Many great free textbooks from India

April 6, 2008, [MD]

I have written about the plan to buy the copyright for textbooks in Indonesia and publish the books online (here, and here). Today I found out, through the excellent Indian book blog Scholars Without Borders that the Indian National Council on Educational Research and Training (NCERT) offers free downloadable versions of many Indian K-12 text books. From this page, you can choose which year, and which subject, and receive the title desired. The first thing you get is a PDF with the contents, and at first I was very disappointed thinking that was the only thing I’d get, about to give up. Then I realized that the TOC is hyperlinked to the individual PDFs for the different chapters. However, these hyperlinks did not work neither in Preview nor in Skim, which I usually use - I had to download Acrobat Reader to view them. I hope at some point they will make available direct links to the different chapters, or better yet, a zip file containing the whole book, for offline reading (also beneficial to those with slow internet).

The books themselves seem great. They have text books for the subjects English, Hindi and Urdu, and for many subjects they also offer a Hindi or an English version, which often seem to be identical. There are all kinds of reasons to applaud this. As a student of Hindi, I love reading the readers made for the initial grades (with beautiful illustrations!), and as I move up, I can use the texts in parallel, reading the Hindi and checking with the English that I understood. Just like I suggested that the huge amount of OpenCourseWare films of classroom lectures from all around the world, especially China and India, might be a gigantic boon to a comparative curriculum researcher, these text books would also be great for someone studying curriculum and pedagogics in India. Something similar to Bjarne Skov’s very interesting analysis of elementary school textbooks in Panjab, Pakistan (in Norwegian).

The thing that would make these books incredibly more useful though, is if they were affixed with a Creative Commons license, which enabled other people to use the material and creative derivatives. This would enable me to use parts of it in my own text books, translate the text, use illustrations in Wikipedia articles, etc. There might even be a lot of Indian NGOs that wish to use part of the material, but change it in different ways to make it more locally appropriate. Licensing it under CC would be great, but it’s not enough however. The final step is to make available the source files that were used in generating the PDFs, whether those are Photoshop Layers, or InDesign files.
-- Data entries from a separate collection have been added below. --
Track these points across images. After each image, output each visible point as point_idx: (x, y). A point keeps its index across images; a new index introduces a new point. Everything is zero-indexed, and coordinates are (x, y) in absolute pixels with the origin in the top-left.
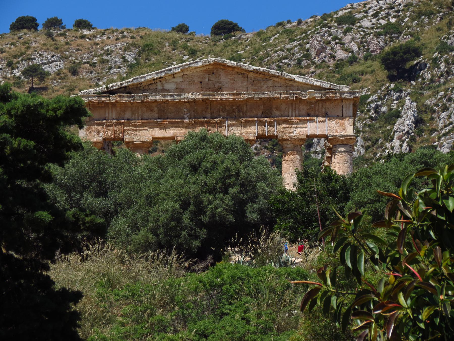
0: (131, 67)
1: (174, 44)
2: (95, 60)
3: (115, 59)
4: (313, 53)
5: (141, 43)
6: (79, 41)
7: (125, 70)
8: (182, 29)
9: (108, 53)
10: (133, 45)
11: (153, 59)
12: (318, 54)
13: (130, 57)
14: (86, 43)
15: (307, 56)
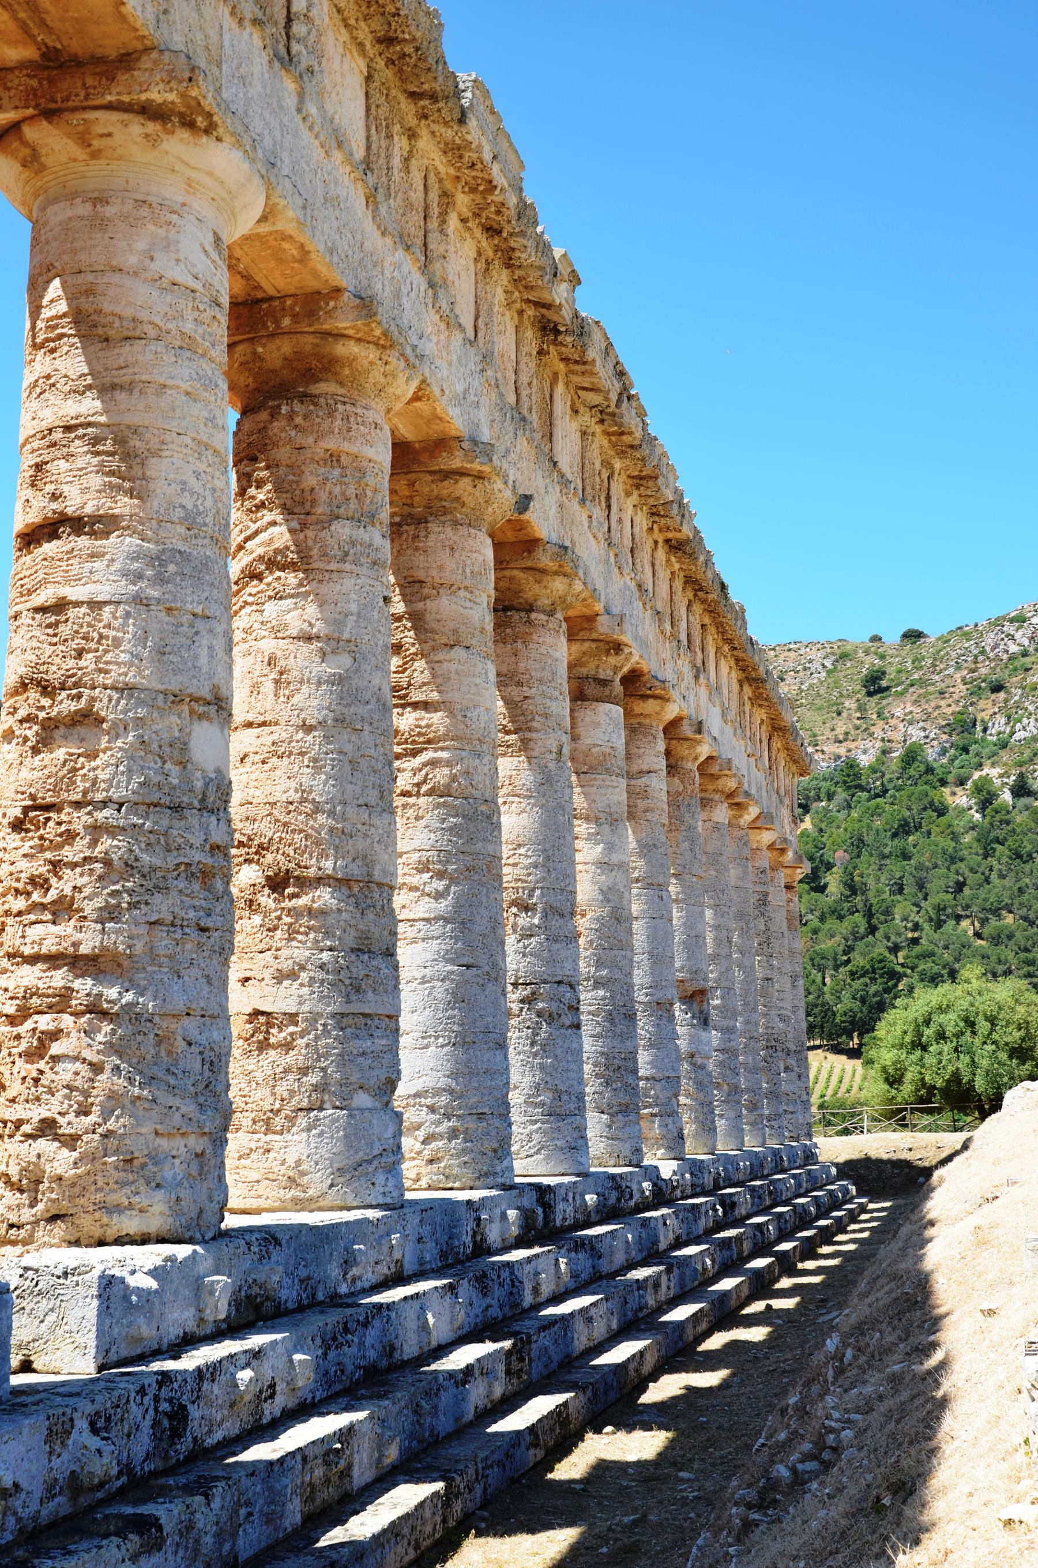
0: (829, 672)
1: (867, 653)
2: (800, 668)
3: (817, 665)
4: (988, 649)
5: (838, 652)
6: (787, 654)
7: (824, 674)
8: (876, 639)
9: (810, 661)
10: (833, 654)
11: (849, 664)
12: (992, 650)
13: (828, 664)
14: (792, 654)
15: (983, 652)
Otherwise it will be very difficult to for example translate the text, but keep the nice background illustrations.

I hope someone like the great Sarai Foundation or Creative Commons India can talk to NCERT and see if this can be pushed through. I don’t even know if these books were written by NCERT staff, or commissioned from outside writers, who owns the copyright etc. Either way, they are beautiful, and I recommend you have a look at them. If projects from around the world write NCERT and tell them they love the books, but would like them to be freely licensed, that might trigger some Indian pride in a positive way.